Wednesday, 18 September 2013

The Red Room

Susan Hill, by using the Red Room, has brought the sense of blood lust, anger, fierceness of Hooper towards Kingshaw. Because Hooper is seeing Kingshaw as an ‘intruder’, therefore he is trying as hard as he can to get rid of Kingshaw, no matter what it takes.
The sense of dead is all over the red room. The symbols are the dead moths, the books that no one ever reads, and the dead animals that his grandfather collected. Also, Hill also explores the darkness of Warings. She created a very morbid, the sense of sickness by saying “The old man had breathed noisily, and dribbled a little, and never woken. The sick room smelled sour”. That quote was used to describe the grandfather, the one who created and made use of the red room.

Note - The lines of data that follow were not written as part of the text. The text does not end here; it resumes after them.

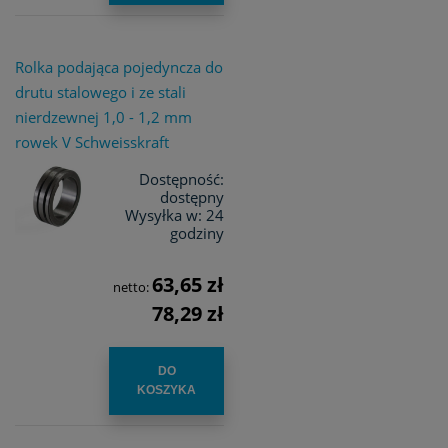
Rolka podająca pojedyncza do
drutu stalowego i ze stali
nierdzewnej 1,0 - 1,2 mm
rowek V Schweisskraft
Dostępność:
dostępny
Wysyłka w:
24
godziny
63,65 zł
netto:
78,29 zł
DO
KOSZYKA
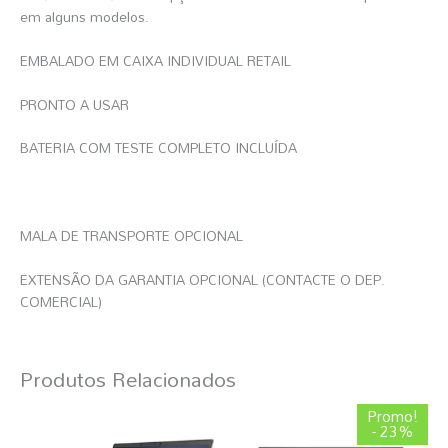
em alguns modelos.
EMBALADO EM CAIXA INDIVIDUAL RETAIL
PRONTO A USAR
BATERIA COM TESTE COMPLETO INCLUÍDA
MALA DE TRANSPORTE OPCIONAL
EXTENSÃO DA GARANTIA OPCIONAL (CONTACTE O DEP.
COMERCIAL)
Produtos Relacionados
O
O
Promo!
preço
preço
- 23%
original
atual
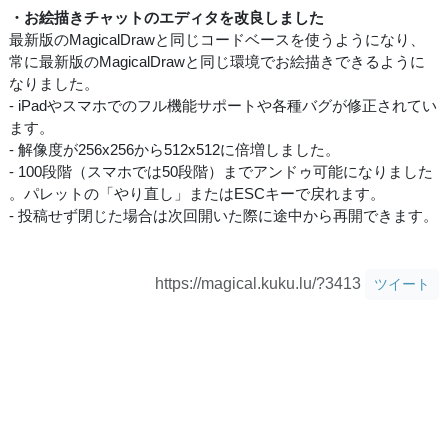
・お絵描きチャットのエディタを改良しました
最新版のMagicalDrawと同じコードベースを使うようになり、
常に最新版のMagicalDrawと同じ環境でお絵描きできるように
なりました。
- iPadやスマホでのフル機能サポートや各種バグが修正されてい
ます。
- 解像度が256x256から512x512に倍増しました。
- 100段階（スマホでは50段階）までアンドゥ可能になりました
。パレットの「やり直し」またはESCキーで戻れます。
- 投稿せず閉じた場合は次回開いた際に途中から再開できます。
https://magical.kuku.lu/?3413
ツイート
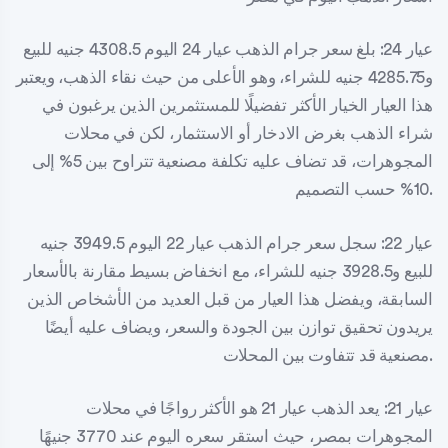
عيار 24: بلغ سعر جرام الذهب عيار 24 اليوم 4308.5 جنيه للبيع
و4285.75 جنيه للشراء، وهو الأعلى من حيث نقاء الذهب، ويعتبر
هذا العيار الخيار الأكثر تفضيلًا للمستثمرين الذين يرغبون في
شراء الذهب بغرض الادخار أو الاستثمار، لكن في محلات
المجوهرات، قد تضاف عليه تكلفة مصنعية تتراوح بين 5% إلى
10% حسب التصميم.
عيار 22: سجل سعر جرام الذهب عيار 22 اليوم 3949.5 جنيه
للبيع و3928.5 جنيه للشراء، مع انخفاض بسيط مقارنة بالأسعار
السابقة، ويفضل هذا العيار من قبل العديد من الأشخاص الذين
يريدون تحقيق توازن بين الجودة والسعر، ويضاف عليه أيضًا
مصنعية قد تتفاوت بين المحلات.
عيار 21: يعد الذهب عيار 21 هو الأكثر رواجًا في محلات
المجوهرات بمصر، حيث استقر سعره اليوم عند 3770 جنيهًا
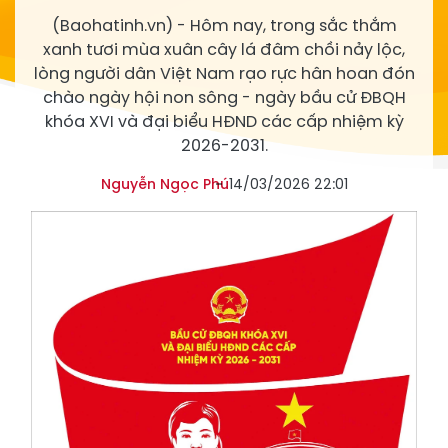
(Baohatinh.vn) - Hôm nay, trong sắc thắm
xanh tươi mùa xuân cây lá đâm chồi nảy lộc,
lòng người dân Việt Nam rạo rực hân hoan đón
chào ngày hội non sông - ngày bầu cử ĐBQH
khóa XVI và đại biểu HĐND các cấp nhiệm kỳ
2026-2031.
Nguyễn Ngọc Phú
14/03/2026 22:01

By using the image of him dying, Hill has showed the sense of collapsing of the relationship between the people that lives in the Warings.

The red room was originally used for a library, but then “nobody ever read, here. The first Joseph Hooper had not even done so.” This shows that the Hooper is a family full of fake things, just to show off. The library was full of famous novels; hence trying to look like they are smart and knowledgeable, but the truth is they are not. They probably don’t even know what the novels in their library are about. The red room resembles the place where the Hooper shows off their fake power, knowledge, and the money, which they clearly didn’t have that plenty to be proud of.